There is a nice commentary on this week's Torah portion (Mas'ei) that points to this truth. The portion describes how the daughters of Zelophechad, whom we met two weeks ago in Parashat Pinchas, were required to marry within their tribe because they had inherited land from their father when he died without a male heir. The land must remain within their father's tribe, so the daughters are required to marry men of the same tribe. This becomes a law for all women in the identical situation.
However, many commentators have noticed that this law does not prevent some, or even most, of the situations in which a woman might inherit land. If a woman is already married to a man from another tribe when her father dies without a male heir, according to the law, she will inherit the land and the land eventually will pass out of her father's tribe. Why isn't there something in the law to prevent that situation?
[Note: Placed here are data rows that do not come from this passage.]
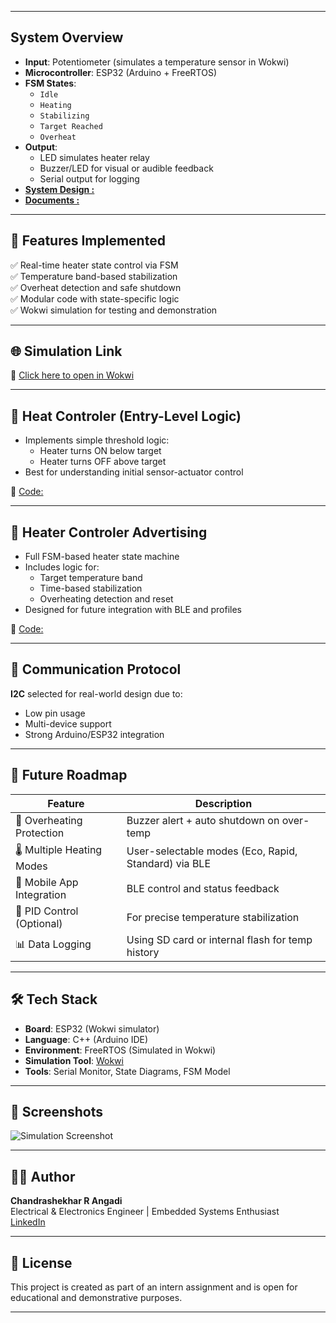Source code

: 
---

##  System Overview

- **Input**: Potentiometer (simulates a temperature sensor in Wokwi)
- **Microcontroller**: ESP32 (Arduino + FreeRTOS)
- **FSM States**:
  - `Idle`
  - `Heating`
  - `Stabilizing`
  - `Target Reached`
  - `Overheat`
- **Output**:
  - LED simulates heater relay
  - Buzzer/LED for visual or audible feedback
  - Serial output for logging
- [**System Design :**](https://github.com/ChandruA07/heater-control-system/blob/main/Wokwi_Results/System_design.png)
- [**Documents :**](https://github.com/ChandruA07/heater-control-system/tree/main/Documents)
---

## 🚀 Features Implemented

✅ Real-time heater state control via FSM  
✅ Temperature band-based stabilization  
✅ Overheat detection and safe shutdown  
✅ Modular code with state-specific logic  
✅ Wokwi simulation for testing and demonstration  

---

## 🌐 Simulation Link

🔗 [Click here to open in Wokwi](https://wokwi.com/projects/437167659432091649)

---

## 🎯 Heat Controler (Entry-Level Logic)

- Implements simple threshold logic:
  - Heater turns ON below target
  - Heater turns OFF above target
- Best for understanding initial sensor-actuator control

📂 [Code:](https://github.com/ChandruA07/heater-control-system/tree/main/HeatControler)

---

## 🚀 Heater Controler Advertising

- Full FSM-based heater state machine
- Includes logic for:
  - Target temperature band
  - Time-based stabilization
  - Overheating detection and reset
- Designed for future integration with BLE and profiles

📂 [Code:](https://github.com/ChandruA07/heater-control-system/tree/main/Heater_Controler_Advertising)

---

## 📡 Communication Protocol 

**I2C** selected for real-world design due to:
- Low pin usage
- Multi-device support
- Strong Arduino/ESP32 integration

---

## 🔮 Future Roadmap

| Feature                     | Description                                                                 |
|-----------------------------|-----------------------------------------------------------------------------|
| 🚨 Overheating Protection   | Buzzer alert + auto shutdown on over-temp                                   |
| 🌡️ Multiple Heating Modes   | User-selectable modes (Eco, Rapid, Standard) via BLE                        |
| 📲 Mobile App Integration   | BLE control and status feedback                                             |
| 🧠 PID Control (Optional)   | For precise temperature stabilization                                       |
| 📊 Data Logging             | Using SD card or internal flash for temp history                           |

---

## 🛠️ Tech Stack

- **Board**: ESP32 (Wokwi simulator)
- **Language**: C++ (Arduino IDE)
- **Environment**: FreeRTOS (Simulated in Wokwi)
- **Simulation Tool**: [Wokwi](https://wokwi.com/)
- **Tools**: Serial Monitor, State Diagrams, FSM Model

---

## 📸 Screenshots

![Simulation Screenshot](https://github.com/ChandruA07/heater-control-system/tree/main/Wokwi_Results)

---

## 👨‍💻 Author

**Chandrashekhar R Angadi**  
Electrical & Electronics Engineer | Embedded Systems Enthusiast  
[LinkedIn](https://www.linkedin.com/in/chandrashekhar-r-angadi-6028b2229/)

---

## 📄 License

This project is created as part of an intern assignment and is open for educational and demonstrative purposes.

---

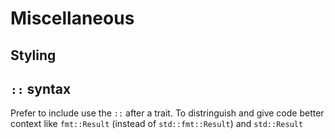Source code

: # Miscellaneous

## Styling

## `::` syntax

Prefer to include use the `::` after a trait. To distringuish and give code better context like `fmt::Result` (instead of `std::fmt::Result`) and `std::Result` 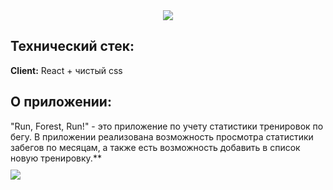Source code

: <div align="center">
  <img src="https://user-images.githubusercontent.com/73392762/183930581-c27f987e-f724-4a59-b112-2643bec989b4.png"/>
</div>

<div>
<h2> Технический стек: </h2>

**Client:** React + чистый css
  
<h2> О приложении: </h2>
 "Run, Forest, Run!" - это приложение по учету статистики тренировок по бегу.
В приложении реализована возможность просмотра статистики забегов по месяцам, а также есть возможность добавить в список новую тренировку.**

</div>
<div style="align: center; margin-top: 10px;">
  <img src="https://user-images.githubusercontent.com/73392762/183934032-4be4b138-1fe2-4737-9cdc-f0a926fcc991.png"/>
</div>



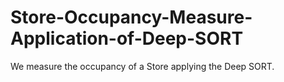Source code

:# Store-Occupancy-Measure-Application-of-Deep-SORT
We measure the occupancy of a Store applying the Deep SORT.
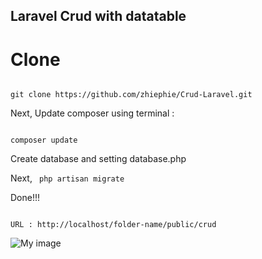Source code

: ## Laravel Crud with datatable


# Clone

<code>
git clone https://github.com/zhiephie/Crud-Laravel.git
</code>

Next, Update composer using terminal : 

<code>
composer update
</code>

Create database and setting database.php

Next, <code> php artisan migrate </code>

Done!!!

<code>
URL : http://localhost/folder-name/public/crud
</code>

![My image](github.com/zhiephie/Crud-Laravel/crud.png)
The Ramban (also known as Nachmanides) says of this seeming inconsistency that, "The Torah does not want to concern itself with things to come in the future." That is, the Torah does not wish to prevent women from marrying outside of their tribe because of the mere possibility that they might someday inherit land. The Torah is about life in the now. We cannot live properly in the present if we are forever shadowed by what might be in the future.
To strengthen his point, Ramban quotes the book of Ecclesiastes, which asks, "Who can straighten what God has twisted?” (Ecclesiastes 7:13).
Life is filled with a seemingly endless series of false starts, plot twists, and surprise endings. Nobody knows exactly what possibile turns of fate have led us to the moment we now inhabit. None of us can say where the future might take us. The Torah is not concerned with where we might end up in a year—or five, or ten, or a thousand—from now. The Torah can only speak to the situation we are in right now, at this moment.
At this moment, the boxes surround me. At this moment, I cannot be sure about how I got here, or where this collection of memories may accompany me in the future. The only thing that matters is now. God is going to keep twisting my life around me, whether I like it or not. The only thing I can do is appreciate the journey, wherever it takes me, and enjoy the blessing of now.